“She said her invisible friend is your lost baby,” Harper pressed, eyes glued to her face.

If there had been any blood left in her body, it was gone now, replaced by ice and cold. It took everything in her to not shake at the chill.

“Kids,” she said lamely.

“She said he was born the same day she was and that his name is Jet,” Harper said very slowly, letting each word sink in.

The shaking was uncontrollable. Her sister had to see it, but she didn’t comment. She just took Agatha’s hand in hers and held it tight. Agatha knew that Harper knew the answer was yes, but Agatha couldn’t say the words.

“I am not going to ask why you didn’t tell anyone, because you keep a lot inside. But I want you to let someone in there. You can’t do it all by yourself. I think we know now that if you hadn’t gotten pregnant with Poppy, you might have died by now. You needed to have her, and that changed everything for you. When she was gone, you didn’t go back to being out-of-control Agatha. You just stayed the Agatha we love. Maybe you and Chris were meant to be apart for a while. He had to do the football thing, fail, and then find out he was more than a football player.

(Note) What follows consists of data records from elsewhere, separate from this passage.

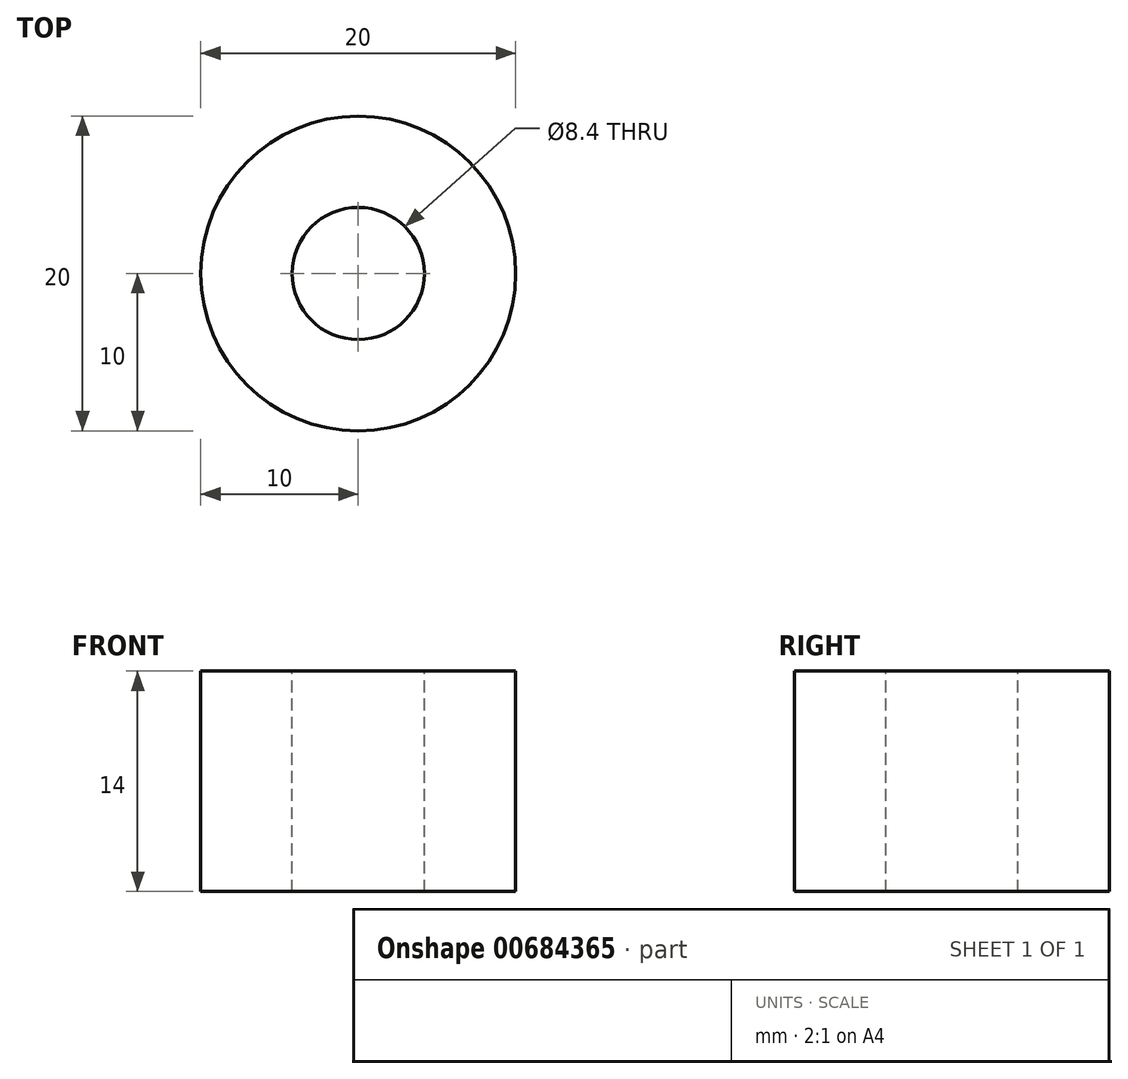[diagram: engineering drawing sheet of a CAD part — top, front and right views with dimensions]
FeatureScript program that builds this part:
annotation { "Feature Type Name" : "Feature", "Feature Type Description" : "" }
export const myFeature = defineFeature(function(context is Context, id is Id, definition is map)
    precondition{}
    {
        {
            var Q0;
            Q0=qCreatedBy(makeId("Top.planeOp"),FACE);
            var sketch = newSketch(context, id + "F0", { "sketchPlane" : qUnion([Q0])});
            skCircle(sketch, "E0", {"center": v(0, 0) * mm, "radius": 10 * mm});
            skCircle(sketch, "E1", {"center": v(0, 0) * mm, "radius": 4.2 * mm});
            skSolve(sketch);
        }
        {
            var Q0;
            Q0=makeQuery(id+"F0.imprint","IMPRINT",FACE,{"disambiguationData":[TD([[makeQuery(id+"F0.imprint","IMPRINT",EDGE,{"derivedFrom":sQuery(id+"F0.wireOp",EDGE,"E0")}),1.0]])]});
            extrude(context, id + "F1", {"entities" : qUnion([Q0]), "oppositeDirection" : true, "depth" : 14 * mm, "offsetDistance" : 25 * mm});
        }
    });
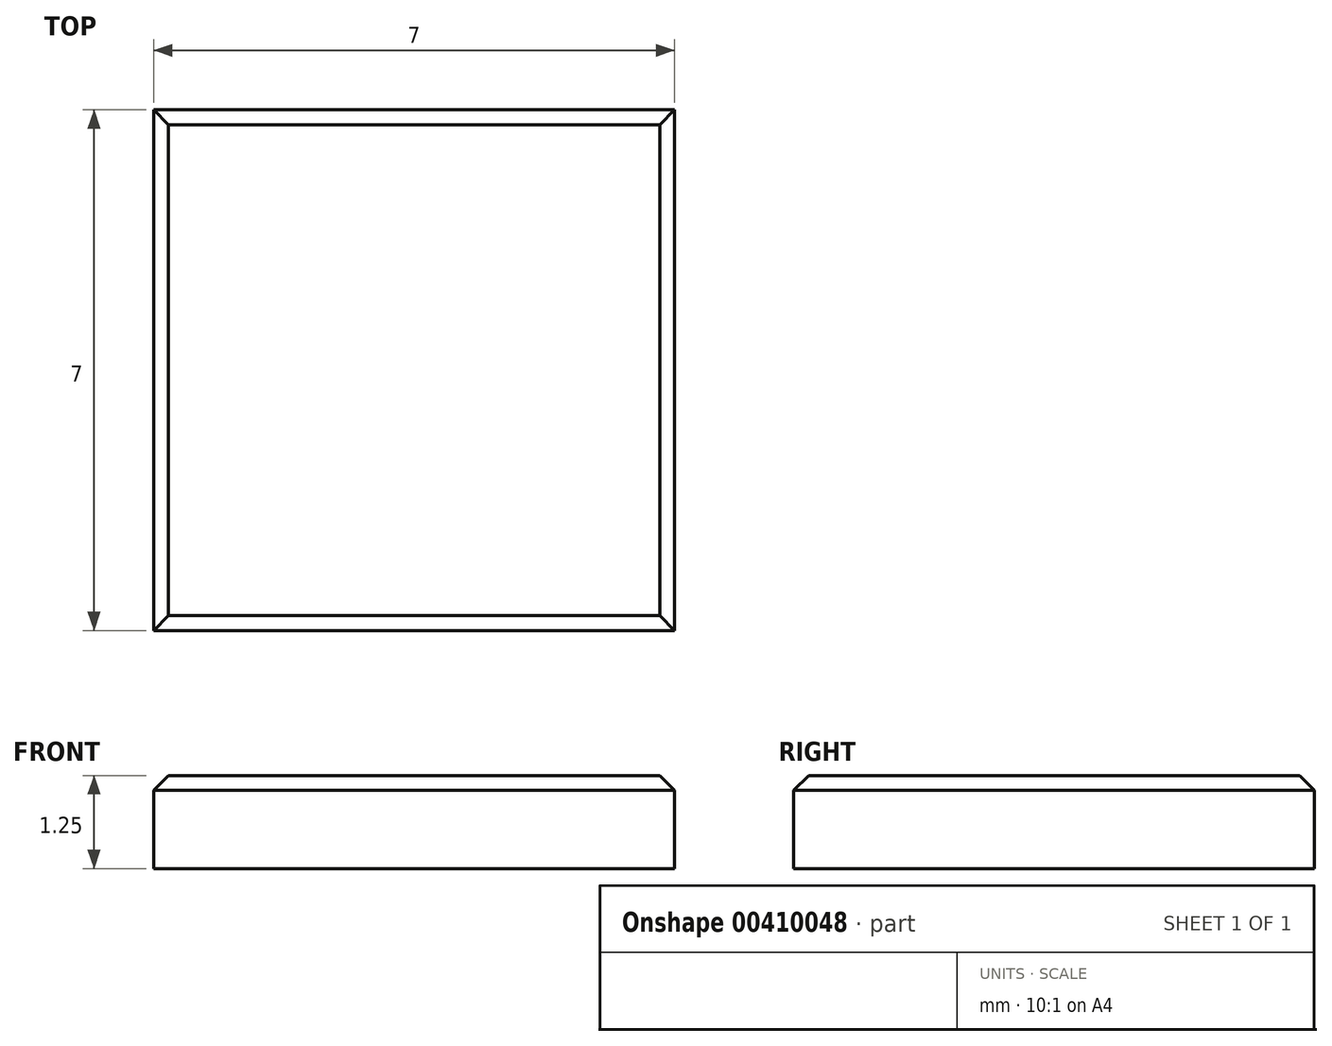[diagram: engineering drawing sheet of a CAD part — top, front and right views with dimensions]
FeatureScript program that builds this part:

And you needed to find yourself with your art.”

Harper didn’t let go of her hand, but Agatha couldn’t bring herself to look up. Her words were settling in Agatha’s mind. Was she right that they were different people than they were eighteen months before or even in high school? Was it unfair of her to judge him on his actions from back then and not by who he had been when they were together now?

“And then when Poppy was conceived, neither of you were ready for that. But now you are. You two are so ready to do this together, but the past is getting in the way. He is lost without you, and you are lost without him.” Harper let their hands go and pushed her chair back, leaving her little sister alone to think.

Was her sister right? That they hadn’t been ready to be together, that they didn’t know what they wanted, much less who they wanted to be? Each of them had a road to walk down before they could meet up again and make it work.